Exercise input:
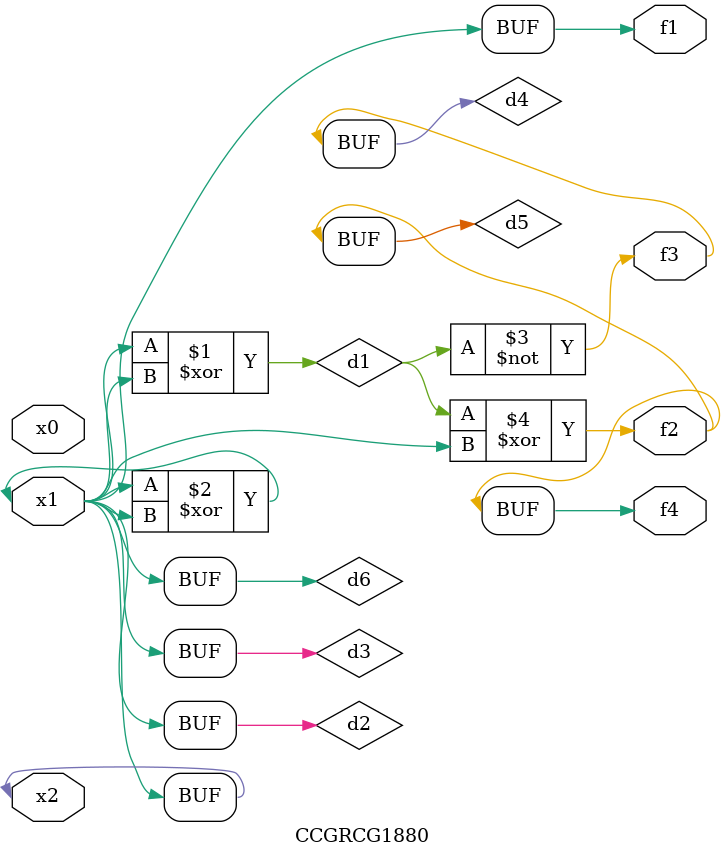
<source format=v>
module CCGRCG1880(
	input x0, x1, x2,
	output f1, f2, f3, f4
);

	wire d1, d2, d3, d4, d5, d6;

	xor (d1, x1, x2);
	buf (d2, x1, x2);
	xor (d3, x1, x2);
	nor (d4, d1);
	xor (d5, d1, d2);
	buf (d6, d2, d3);
	assign f1 = d6;
	assign f2 = d5;
	assign f3 = d4;
	assign f4 = d5;
endmodule

</source>
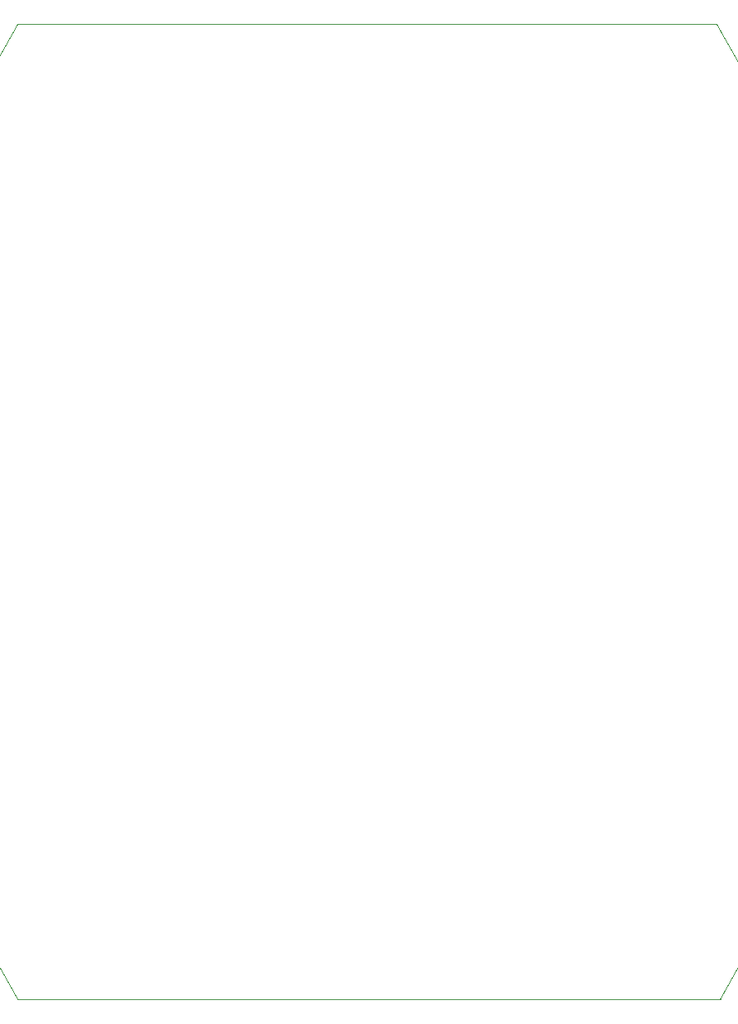
<source format=gbr>
%TF.GenerationSoftware,KiCad,Pcbnew,9.0.1*%
%TF.CreationDate,2025-04-09T16:15:18+03:00*%
%TF.ProjectId,G__ Da__t_m Kart_,47fce720-4461-41f3-9174-316d204b6172,rev?*%
%TF.SameCoordinates,Original*%
%TF.FileFunction,Profile,NP*%
%FSLAX46Y46*%
G04 Gerber Fmt 4.6, Leading zero omitted, Abs format (unit mm)*
G04 Created by KiCad (PCBNEW 9.0.1) date 2025-04-09 16:15:18*
%MOMM*%
%LPD*%
G01*
G04 APERTURE LIST*
%TA.AperFunction,Profile*%
%ADD10C,0.050000*%
%TD*%
G04 APERTURE END LIST*
D10*
X228074712Y-135984730D02*
X156016370Y-135984727D01*
X227700000Y-36000000D02*
G75*
G02*
X228074712Y-135984730I-81900001J-50300003D01*
G01*
X156030006Y-36000006D02*
X227700000Y-36000000D01*
X156019527Y-135982803D02*
G75*
G02*
X156030009Y-36000000I82022133J49982803D01*
G01*
M02*

</source>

What the task requires:
Each line of the listing that contains the word "source" must be counted. Give only the resulting figure.

Response to the exercise:
4